In 1776, 56 men signed the Declaration of Independence, and the document was an extraordinary statement of human possibility. It was a gigantic step forward for the human race not only politically but also spiritually. For it posited the notion – what would have been considered until then a preposterous perspective – that God created all men equal.
It went on to say not only that God created all men equal, but that He had endowed all men with the “unalienable rights to life, liberty and the pursuit of happiness.” The very idea of human equality had never before been codified in the founding documents of any nation on earth.
Centuries of nations ruled by the notion of the “divine right of Kings” was overthrown by a bunch of young radicals in the American colonies. All the men who signed the document were risking their lives by doing so, for if the British won the war then they would be hanged as traitors against the King of England.
That was the beginning … and yet there was a glitch. A quite terrible glitch. For of the 56 signers of the Declaration of Independence, 41 of them were slaveowners. Slaves had first been brought to the American colonies in 1619, and slavery would not be abolished as in institution until 1865. Even then, it was still legally allowed within a prison system that took full advantage of the loophole to enslave African American men. And the 13th Amendment, passed in 1865, was followed by another hundred years of institutionalized slavery against Blacks in America.
What all of that means then, is that from the very beginning of our country we have embodied a terrible split between the highest aspirations of humanity on one hand, and our lowest, meanest impulses on the other. Our national ideals are highly enlightened, whereas in every generation since the days of our founding we have lived out an often violent struggle between those who would stand, sacrifice and even die for those ideals, and those who would transgress against them.
Would our commitment to equality mean only white people, by not Black? Only Caucasians, but not Native Americans? Only men, but not women? Only Christians, but not Jews, Hindus, Muslims and others? Only straight and cisgender people, but not LGBTG? And the list goes on. Today, it also means – as much as it has at any time in our history – only the rich, but not the poor?
While the struggle has been embodied by every generation, over time we have tended to self-correct. Slavery was met by Abolition, institutionalized oppression of women was met by the Women’s Suffragette Movement, and segregation in the American South was met by the civil rights movement. Our legacy as Americans includes some terrible forms of oppression – from slavery to the genocide of Native Americans – but it also includes tremendous movements to push back and to ultimately defeat even the worst forms of tyranny.
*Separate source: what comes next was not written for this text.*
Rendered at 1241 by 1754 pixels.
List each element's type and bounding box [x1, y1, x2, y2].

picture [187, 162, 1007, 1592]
We have as much to be proud of in our past, as to be ashamed of.
But the most important thing, is that it’s our turn now. Today’s oppression is not encapsulated in specific institutionalized identities such as slavery or segregation or the lack of women’s suffrage. Those could be compared to operable tumors that could be surgically removed. Rather, it is more like a cancer that has metastasized and is wrapped around healthy organs, sucking from them their very life force. The new American aristocracy is the same in principle as it has always been – in the words of Thomas Jefferson, “It is the general tendency of the rich to prey upon the poor” – yet it has morphed into something new: the economic tyranny of a shadowy, predatory form of capitalism that has injected itself into every fiber of American life. Worst of all – with the obscene and unlimited flow of dark money in our politics – it now holds our government hostage, turning all three branches of government from our last defense against capitalist overreach into the very handmaiden of our corporate overlords.
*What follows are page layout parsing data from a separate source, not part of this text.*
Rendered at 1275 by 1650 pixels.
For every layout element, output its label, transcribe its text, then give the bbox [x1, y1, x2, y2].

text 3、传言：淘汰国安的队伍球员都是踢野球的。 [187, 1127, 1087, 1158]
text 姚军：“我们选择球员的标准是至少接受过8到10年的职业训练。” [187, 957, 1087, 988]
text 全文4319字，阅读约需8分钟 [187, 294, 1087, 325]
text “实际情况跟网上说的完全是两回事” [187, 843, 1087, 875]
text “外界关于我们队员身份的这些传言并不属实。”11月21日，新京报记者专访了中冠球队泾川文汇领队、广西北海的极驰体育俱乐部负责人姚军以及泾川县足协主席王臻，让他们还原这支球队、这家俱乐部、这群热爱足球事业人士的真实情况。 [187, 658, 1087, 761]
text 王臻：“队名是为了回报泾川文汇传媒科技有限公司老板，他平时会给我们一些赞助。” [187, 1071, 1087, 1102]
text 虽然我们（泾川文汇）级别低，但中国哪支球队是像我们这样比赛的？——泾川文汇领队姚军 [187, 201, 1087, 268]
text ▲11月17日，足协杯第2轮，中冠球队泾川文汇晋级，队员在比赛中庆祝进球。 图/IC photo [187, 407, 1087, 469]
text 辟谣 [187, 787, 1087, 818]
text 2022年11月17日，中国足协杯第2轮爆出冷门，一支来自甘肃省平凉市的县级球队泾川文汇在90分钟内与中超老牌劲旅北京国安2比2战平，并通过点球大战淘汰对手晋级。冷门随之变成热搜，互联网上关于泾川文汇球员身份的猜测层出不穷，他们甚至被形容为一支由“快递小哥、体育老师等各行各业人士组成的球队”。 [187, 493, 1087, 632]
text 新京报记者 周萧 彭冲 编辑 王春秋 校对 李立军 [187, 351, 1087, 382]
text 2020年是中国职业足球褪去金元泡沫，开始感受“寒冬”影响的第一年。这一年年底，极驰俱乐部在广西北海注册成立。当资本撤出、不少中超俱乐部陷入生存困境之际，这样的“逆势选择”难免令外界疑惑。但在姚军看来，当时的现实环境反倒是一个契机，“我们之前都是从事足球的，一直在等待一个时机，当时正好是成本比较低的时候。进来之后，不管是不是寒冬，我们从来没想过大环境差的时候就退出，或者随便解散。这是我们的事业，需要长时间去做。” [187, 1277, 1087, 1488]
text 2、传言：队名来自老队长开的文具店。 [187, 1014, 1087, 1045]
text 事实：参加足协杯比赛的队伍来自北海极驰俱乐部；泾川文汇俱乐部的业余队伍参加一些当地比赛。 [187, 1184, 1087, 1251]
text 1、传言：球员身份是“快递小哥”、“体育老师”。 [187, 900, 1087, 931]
American capitalism has gone off the rails, its most predatory form like a soulless force now lording over us. Our food, water and air are filled with toxins …so that stockholders can get rich. Our planet is being destroyed … so that stockholders can get rich. Millions lack health care… so that stockholders can get rich. We fight wars around the world… so that stockholders can get rich. Millions work for starvation wages and unions are busted … so that stockholders can rich. And the list goes on. There seems to be no end in sight to the corporate tyranny that now plagues us.
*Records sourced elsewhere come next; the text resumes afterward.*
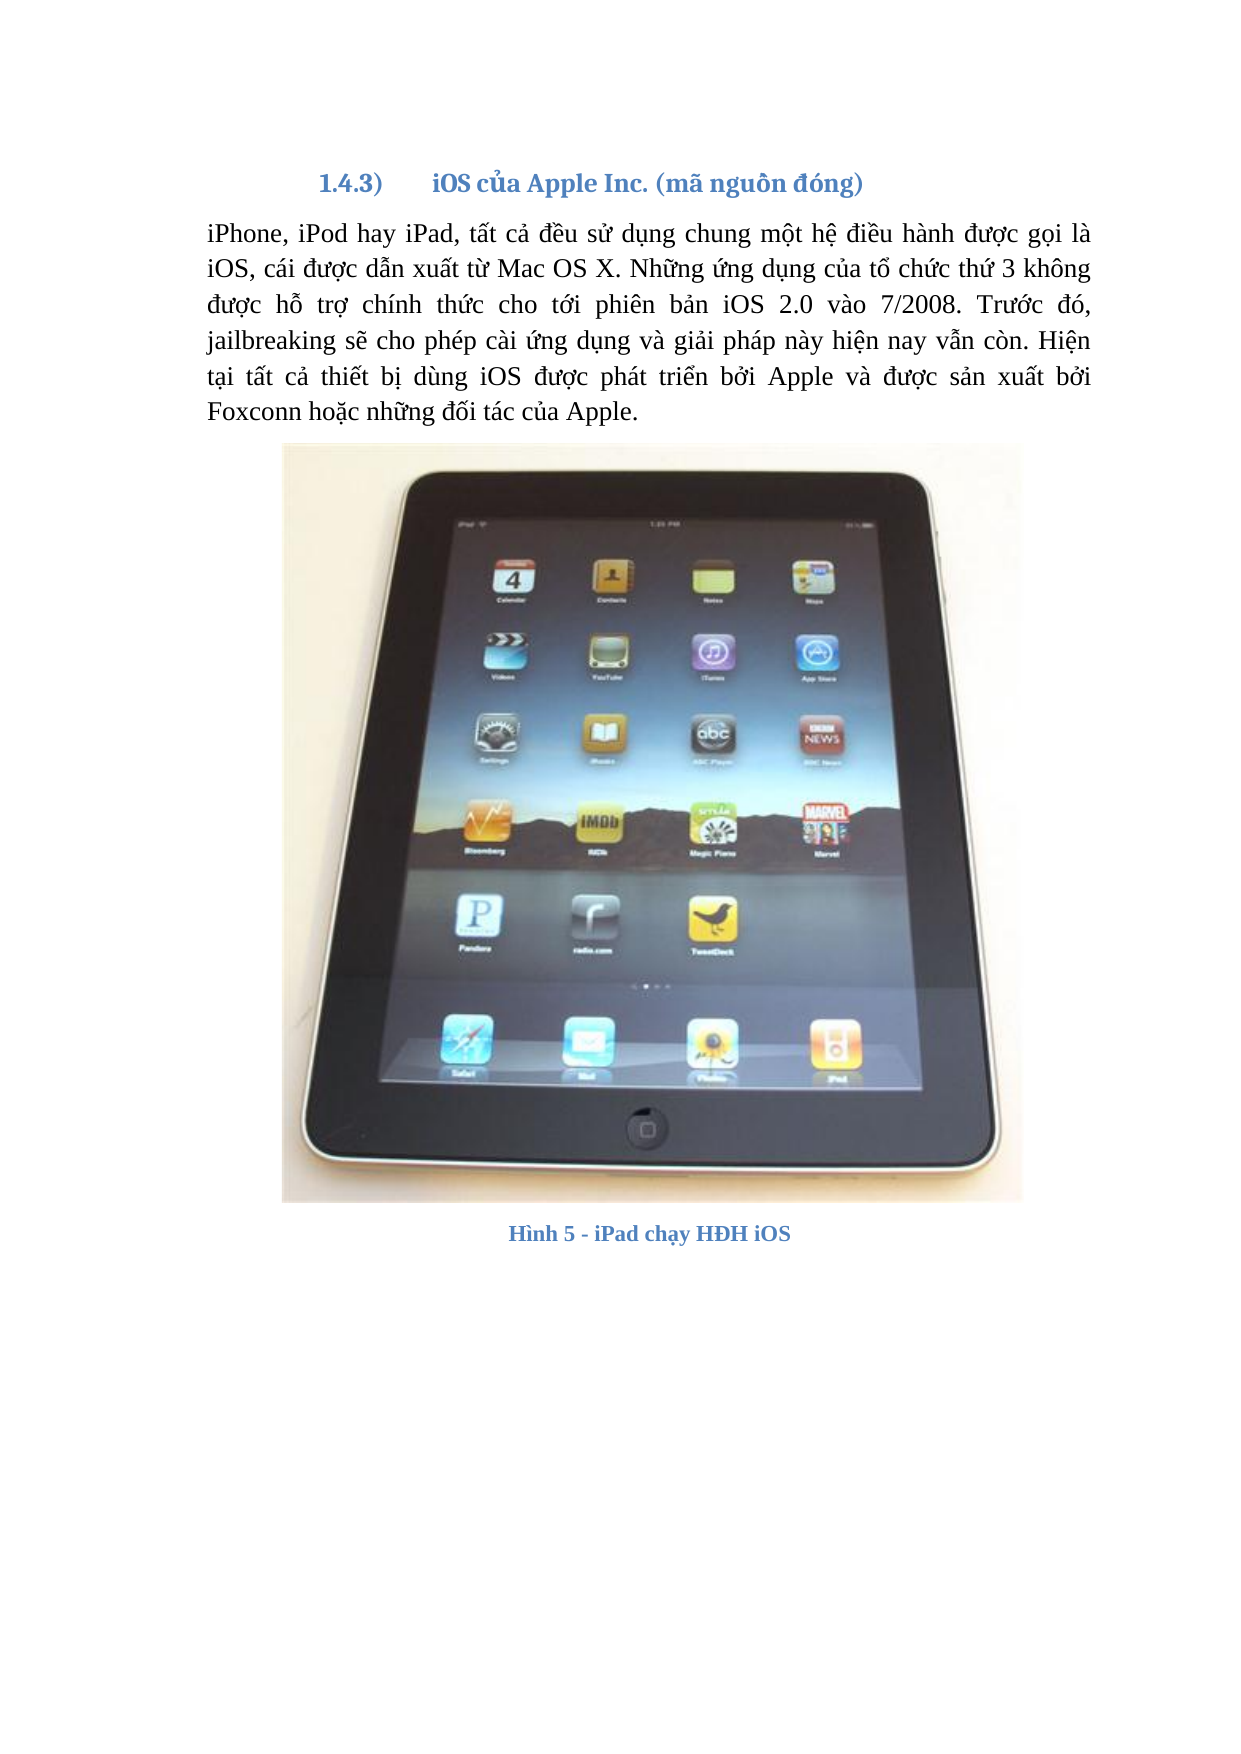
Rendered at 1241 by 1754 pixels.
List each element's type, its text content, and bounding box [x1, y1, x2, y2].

subtitle iOS của Apple Inc. (mã nguồn đóng) [319, 168, 1092, 200]
picture [281, 443, 1024, 1203]
text iPhone, iPod hay iPad, tất cả đều sử dụng chung một hệ điều hành được gọi là iOS, cái được dẫn xuất từ Mac OS X. Những ứng dụng của tổ chức thứ 3 không được hỗ trợ chính thức cho tới phiên bản iOS 2.0 vào 7/2008. Trước đó, jailbreaking sẽ cho phép cài ứng dụng và giải pháp này hiện nay vẫn còn. Hiện tại tất cả thiết bị dùng iOS được phát triển bởi Apple và được sản xuất bởi Foxconn hoặc những đối tác của Apple. [207, 217, 1092, 427]
text Hình - iPad chạy HĐH iOS [207, 1220, 1092, 1246]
Will we be the first generation to wimp out on pushing back the forces that would damage our lives and limit our future? I believe not. I know how bad things look right now, but hope is a moral imperative and cynicism is just an excuse for not helping. Having run for office myself, I’ve seen up close the goodness and intelligence of the American people. The more we understand, and the more we’re willing to stand on what we know, the more power we will have to overcome.
Abolition emerged from the early Evangelicals in New Hampshire. Many of the leaders of the Women Suffragette movement were Quakers. And Dr. King was a Baptist preacher.
Throughout our history, we have found the power to override even the most oppressive forces through political activism that was fueled by spiritual fortitude. The marriage of the two is emerging once again. I can feel it in my bones.